Rusófonos contra la invasión
La mayoría de habitantes de Odesa son rusófonos y esto no ha impedido que se sumen a la resistencia a la ocupación. “Yo incluso ahora uso el ucraniano cuando cuelgo cosas en Instagram porque quiero que quede muy claro que estoy con Ucrania”, afirma Alex, un joven estudiante de tecnologías de la información que prefiere no decir su apellido. Estos días ciudadanos y trabajadores municipales van por las calles con botes de pintura azul y amarilla para pintar banderas ucranianas en cada esquina.
Con la puerta protegida por sacos terreros y una excavadora, en la Odesa Food Market ya no hay clientes en los restaurantes, que hasta hace pocos días ofrecían comida china, pizza, hamburguesas o platos tradicionales ucranianos, en una ciudad famosa por su cocina. Fue idea de Inga Kordinovska, una joven abogada, convertir este lugar en un centro logístico de apoyo a las milicias de la Defensa Territorial. “El primer día de la invasión dije en el chat que tengo con mis amigas más íntimas que teníamos que hacer algo y enseguida todo el mundo se arremangó”, explica. El local, de dos plantas, presidido por un gran dragón rojo del restaurante chino, es ahora un hormiguero de voluntarios que clasifican comida, ropa de abrigo y alimentos para los soldados. El ejército ucraniano se ha modernizado en los últimos años, pero después de haber llamado a filas a centenares de miles de reservistas en los frentes secundarios, más alejados de Kiev, tienen dificultades logísticas. Los restaurantes de la zona, que ahora están cerrados, hacen la comida y la llevan allí, desde donde la envían a las afueras de la ciudad y a las localidades próximas.

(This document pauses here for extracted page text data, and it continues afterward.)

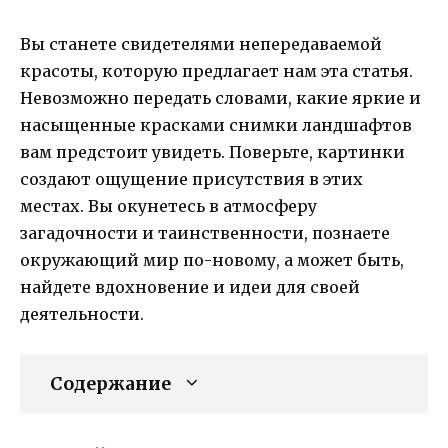
Вы станете свидетелями непередаваемой
красоты, которую предлагает нам эта статья.
Невозможно передать словами, какие яркие и
насыщенные красками снимки ландшафтов
вам предстоит увидеть. Поверьте, картинки
создают ощущение присутствия в этих
местах. Вы окунетесь в атмосферу
загадочности и таинственности, познаете
окружающий мир по-новому, а может быть,
найдете вдохновение и идеи для своей
деятельности.
Содержание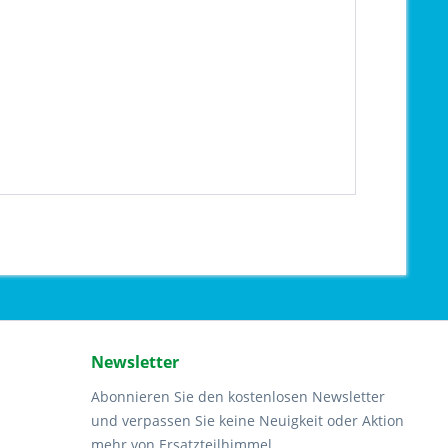
Newsletter
Abonnieren Sie den kostenlosen Newsletter
und verpassen Sie keine Neuigkeit oder Aktion
mehr von Ersatzteilhimmel.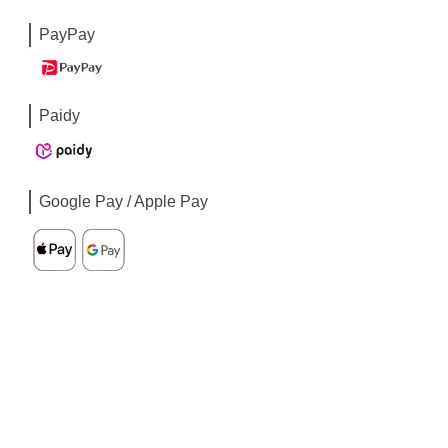
PayPay
Paidy
Google Pay / Apple Pay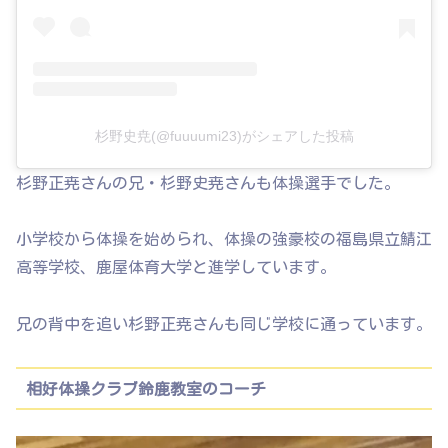
杉野史尭(@fuuuumi23)がシェアした投稿
杉野正尭さんの兄・杉野史尭さんも体操選手でした。
小学校から体操を始められ、体操の強豪校の福島県立鯖江
高等学校、鹿屋体育大学と進学しています。
兄の背中を追い杉野正尭さんも同じ学校に通っています。
相好体操クラブ鈴鹿教室のコーチ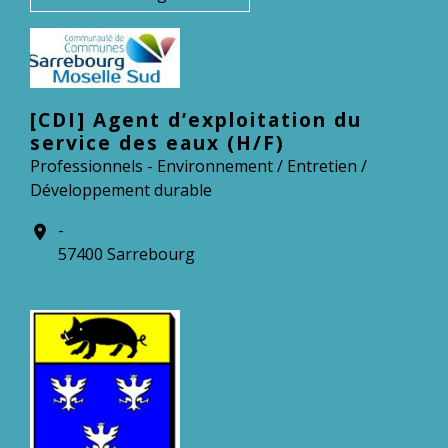
[CDI] Agent d’exploitation du
service des eaux (H/F)
Professionnels - Environnement / Entretien /
Développement durable
-
location_on
57400 Sarrebourg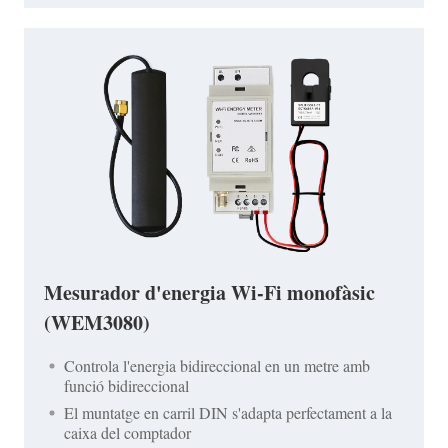
Mesurador d'energia Wi-Fi monofàsic
(WEM3080)
Controla l'energia bidireccional en un metre amb
funció bidireccional
El muntatge en carril DIN s'adapta perfectament a la
caixa del comptador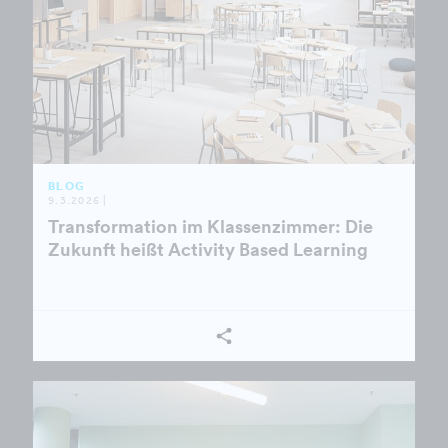
BLOG
9.3.2026 |
Transformation im Klassenzimmer: Die
Zukunft heißt Activity Based Learning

De pronto, todo el mundo se dirige al refugio del sótano del edificio después de recibir a través de Telegram en el teléfono móvil una alerta de bombardeo. Unos minutos más tarde suenan las sirenas. Natàlia Sedna, una economista de 50 años que tiene ocho nietos, llega sin correr, cargada de bolsas de medicinas. Dice que ella no piensa marcharse pase lo que pase, porque, si Ucrania acaba en manos de Rusia, tampoco habrá un lugar seguro donde ir. “Ya sabemos que Occidente no está dispuesto a luchar por nosotros, pero, si Ucrania cae, empezará otro mundo, uno que no nos gustará nada. Stalin dejó muchos millones de muertos y lo que quiere Putin no se puede conseguir sin hacer lo mismo: ahora nosotros somos el escudo de Europa”.